LAST WEEK, the San Francisco Chronicle published its annual list of the Top 100 Bay Area restaurants last week and included a grand total of three restaurants in Silicon Valley, one in San Mateo County and two in Santa Clara County. That's it.

As a paper that purports to cover the whole Bay Area, the inclusion of just three restaurants is a joke. Sure, these kinds of lists are totally subjective, but do noteworthy restaurants really dry up as soon as you cross the San Francisco County line and head south?

The Chronicle's food section is one of the best in the country, and I hold restaurant critic Michael Bauer in high regard.

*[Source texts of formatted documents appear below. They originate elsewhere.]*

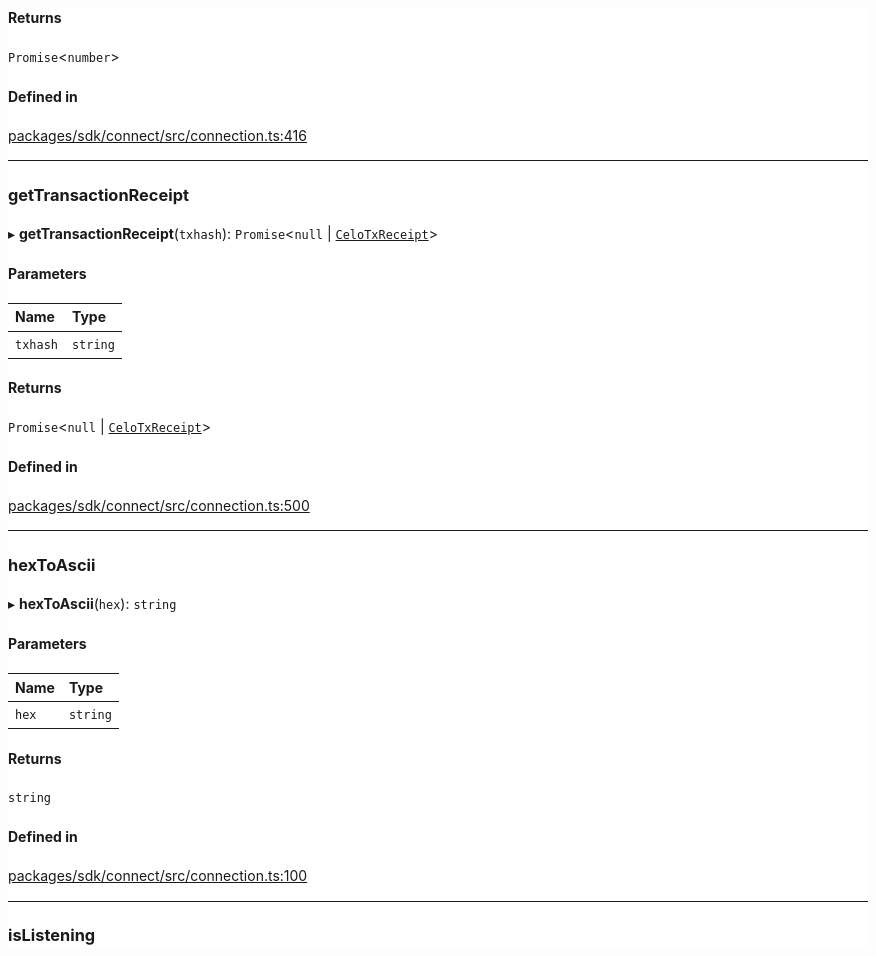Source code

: #### Returns

`Promise`\<`number`\>

#### Defined in

[packages/sdk/connect/src/connection.ts:416](https://github.com/celo-org/developer-tooling/blob/master/packages/sdk/connect/src/connection.ts#L416)

___

### getTransactionReceipt

▸ **getTransactionReceipt**(`txhash`): `Promise`\<``null`` \| [`CeloTxReceipt`](../modules/types.md#celotxreceipt)\>

#### Parameters

| Name | Type |
| :------ | :------ |
| `txhash` | `string` |

#### Returns

`Promise`\<``null`` \| [`CeloTxReceipt`](../modules/types.md#celotxreceipt)\>

#### Defined in

[packages/sdk/connect/src/connection.ts:500](https://github.com/celo-org/developer-tooling/blob/master/packages/sdk/connect/src/connection.ts#L500)

___

### hexToAscii

▸ **hexToAscii**(`hex`): `string`

#### Parameters

| Name | Type |
| :------ | :------ |
| `hex` | `string` |

#### Returns

`string`

#### Defined in

[packages/sdk/connect/src/connection.ts:100](https://github.com/celo-org/developer-tooling/blob/master/packages/sdk/connect/src/connection.ts#L100)

___

### isListening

But Michael, come on. I like Amber India, Kaygetsu and Manresa, too, but there are more "top" restaurants down here than those three.

Bauer doesn't have anything against the South Bay. He told me that the main reason there aren't more Silicon Valley restaurants on the list is that the South Bay is simply out of his territory. He doesn't get much farther south than Palo Alto, but he makes exceptions for noteworthy places like Manresa.

But that prompts the question: If you're going to give the South Bay restaurants such short shrift, why bother including any at all? Perhaps it would be best to rename the list "Top 100 Bay Area* Restaurants" (*South Bay not really included).

I would be the first to admit that when it comes to fine dining, San Francisco has more to offer than Silicon Valley. (Although lately, Oakland's ever-more-lively food scene is giving San Francisco a run for its money.)

But the South Bay certainly boasts more than three top-tier restaurants. Just off the top of my head, I would suggest the Plumed Horse (which made the list in 2008 but was dropped this year), the Village Pub, Dio Deka, Quattro, Tamarine, Chez T.J., Marché and Le Papillon. And those are just the high-end places.

For me a great restaurant doesn't have to be a fancy, white-tablecloth place. To be fair, the Chronicle's list limits itself to fine-dining establishments, but I think that's a mistake.

One of Silicon Valley's strengths is its ethnic restaurants (for lack of a better word), places that seem to be inevitably located in dull minimalls and shopping centers. While ambience and service often leave much to be desired, many of them offer distinctive, memorable food.

I would offer up Nha Toi, Gochi, Nami Nami, Ramen Halu, Dasaprakash, Tirupathi Bhimas, Metro Balderas, Sumiya, Uncle Frank's Barbecue, La Casita Chilanga, South Legend, and Darda as some of the Bay Area's top restaurants. There are a few choice taco trucks and kebab joints I would throw into the mix as well. These restaurants not only serve delicious and affordable food, but many are unlike anything else you'll find in the Bay Area.